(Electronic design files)
▼

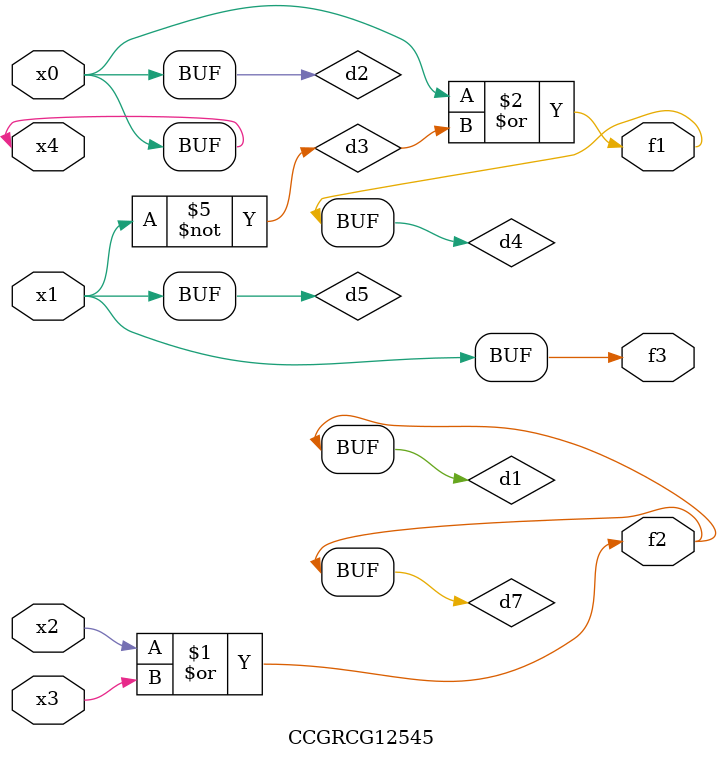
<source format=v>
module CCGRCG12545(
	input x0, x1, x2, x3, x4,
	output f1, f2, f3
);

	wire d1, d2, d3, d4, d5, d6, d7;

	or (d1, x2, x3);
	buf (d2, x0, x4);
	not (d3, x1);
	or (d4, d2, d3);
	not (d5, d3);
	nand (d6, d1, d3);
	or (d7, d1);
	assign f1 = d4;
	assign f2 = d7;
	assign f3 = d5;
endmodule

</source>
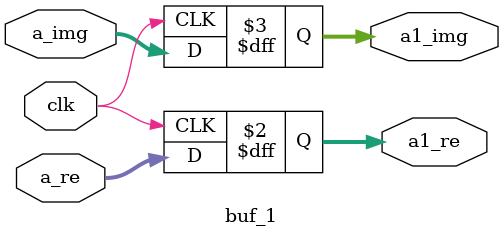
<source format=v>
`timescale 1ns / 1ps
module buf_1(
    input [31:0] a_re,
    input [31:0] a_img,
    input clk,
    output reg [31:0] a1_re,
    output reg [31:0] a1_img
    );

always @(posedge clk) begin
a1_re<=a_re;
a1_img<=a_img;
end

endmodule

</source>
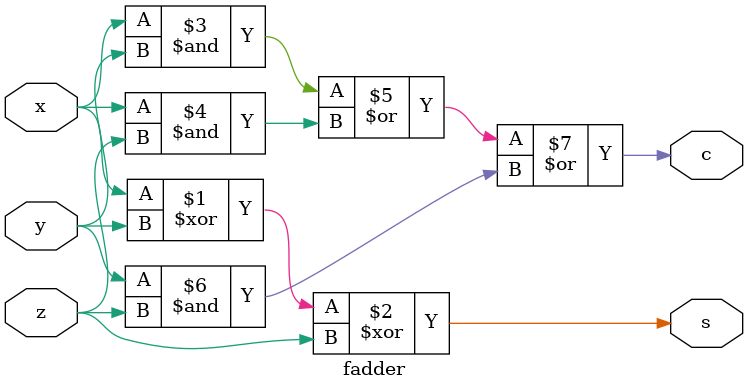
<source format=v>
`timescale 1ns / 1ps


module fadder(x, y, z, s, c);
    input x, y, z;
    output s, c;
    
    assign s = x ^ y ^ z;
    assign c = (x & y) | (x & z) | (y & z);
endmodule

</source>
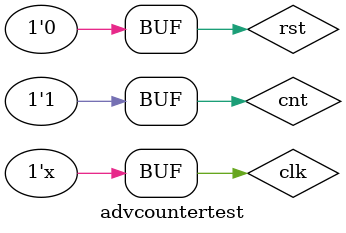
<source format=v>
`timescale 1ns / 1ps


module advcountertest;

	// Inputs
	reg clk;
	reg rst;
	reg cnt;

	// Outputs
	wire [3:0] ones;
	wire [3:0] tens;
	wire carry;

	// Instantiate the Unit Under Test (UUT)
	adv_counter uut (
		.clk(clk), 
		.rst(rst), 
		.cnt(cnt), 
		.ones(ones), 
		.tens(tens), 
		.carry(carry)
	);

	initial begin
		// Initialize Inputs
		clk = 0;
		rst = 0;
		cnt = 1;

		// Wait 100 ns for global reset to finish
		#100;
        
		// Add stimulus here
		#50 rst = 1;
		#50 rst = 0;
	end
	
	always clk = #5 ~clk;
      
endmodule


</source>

▲
▼

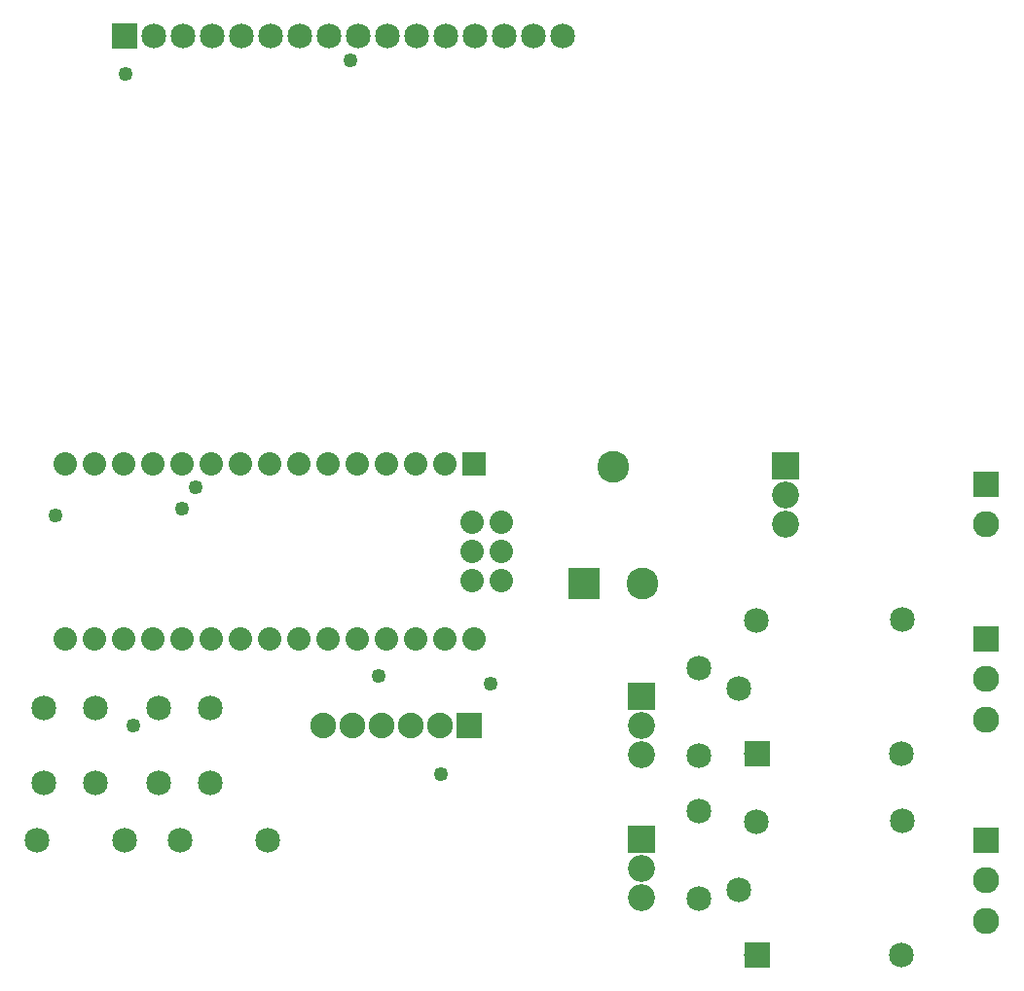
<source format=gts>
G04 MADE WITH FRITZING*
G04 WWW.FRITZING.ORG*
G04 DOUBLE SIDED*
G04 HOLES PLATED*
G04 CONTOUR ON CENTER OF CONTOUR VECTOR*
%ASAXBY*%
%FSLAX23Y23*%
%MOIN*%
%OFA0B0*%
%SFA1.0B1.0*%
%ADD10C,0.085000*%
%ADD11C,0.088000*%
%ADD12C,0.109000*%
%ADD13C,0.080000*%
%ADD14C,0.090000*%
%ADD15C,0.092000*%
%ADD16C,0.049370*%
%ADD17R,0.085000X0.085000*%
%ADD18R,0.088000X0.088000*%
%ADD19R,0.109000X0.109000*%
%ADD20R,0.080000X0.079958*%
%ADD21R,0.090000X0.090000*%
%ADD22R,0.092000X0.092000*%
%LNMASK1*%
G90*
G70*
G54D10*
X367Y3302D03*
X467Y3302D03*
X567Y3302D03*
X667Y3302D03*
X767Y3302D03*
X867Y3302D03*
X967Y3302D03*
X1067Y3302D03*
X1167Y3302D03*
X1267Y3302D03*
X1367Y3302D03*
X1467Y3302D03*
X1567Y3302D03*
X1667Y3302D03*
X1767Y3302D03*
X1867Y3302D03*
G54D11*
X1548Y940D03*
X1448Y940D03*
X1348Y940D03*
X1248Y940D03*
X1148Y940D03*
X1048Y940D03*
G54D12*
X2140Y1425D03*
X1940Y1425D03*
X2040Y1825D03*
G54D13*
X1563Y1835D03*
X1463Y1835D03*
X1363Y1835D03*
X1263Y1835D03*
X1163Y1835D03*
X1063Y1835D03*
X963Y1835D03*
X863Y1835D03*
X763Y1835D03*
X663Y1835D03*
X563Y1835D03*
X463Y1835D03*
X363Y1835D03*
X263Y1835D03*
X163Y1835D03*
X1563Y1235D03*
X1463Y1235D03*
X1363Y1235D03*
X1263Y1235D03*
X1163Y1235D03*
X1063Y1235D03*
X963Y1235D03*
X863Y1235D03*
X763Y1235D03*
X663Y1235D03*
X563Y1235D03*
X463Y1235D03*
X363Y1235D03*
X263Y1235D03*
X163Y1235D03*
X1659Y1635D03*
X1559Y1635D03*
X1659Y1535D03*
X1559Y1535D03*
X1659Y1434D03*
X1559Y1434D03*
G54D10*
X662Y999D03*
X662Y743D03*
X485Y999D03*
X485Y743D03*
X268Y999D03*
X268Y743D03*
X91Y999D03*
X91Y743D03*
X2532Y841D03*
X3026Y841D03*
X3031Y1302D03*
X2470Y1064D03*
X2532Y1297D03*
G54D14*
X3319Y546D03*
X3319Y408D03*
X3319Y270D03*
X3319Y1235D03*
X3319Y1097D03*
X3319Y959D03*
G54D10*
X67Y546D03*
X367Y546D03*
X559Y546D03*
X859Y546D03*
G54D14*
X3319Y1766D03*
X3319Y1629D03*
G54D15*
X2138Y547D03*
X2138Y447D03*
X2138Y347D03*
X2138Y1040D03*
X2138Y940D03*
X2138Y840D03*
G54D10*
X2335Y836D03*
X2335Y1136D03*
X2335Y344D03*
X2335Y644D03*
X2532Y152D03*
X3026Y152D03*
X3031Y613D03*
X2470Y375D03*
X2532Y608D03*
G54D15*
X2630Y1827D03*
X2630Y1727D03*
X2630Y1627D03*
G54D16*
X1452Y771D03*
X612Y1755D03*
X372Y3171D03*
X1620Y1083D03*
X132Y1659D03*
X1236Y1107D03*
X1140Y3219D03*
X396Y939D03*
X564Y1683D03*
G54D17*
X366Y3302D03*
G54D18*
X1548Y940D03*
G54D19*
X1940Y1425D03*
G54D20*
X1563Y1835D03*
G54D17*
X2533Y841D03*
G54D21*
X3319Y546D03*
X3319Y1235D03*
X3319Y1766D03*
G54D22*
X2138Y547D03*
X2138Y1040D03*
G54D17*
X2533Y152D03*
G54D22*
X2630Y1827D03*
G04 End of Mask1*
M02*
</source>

▲

● **What to do**: Locate the word "begin" in the records and collect each line it appears in.

● **Exercise result**:
always @(posedge clk) begin
	initial begin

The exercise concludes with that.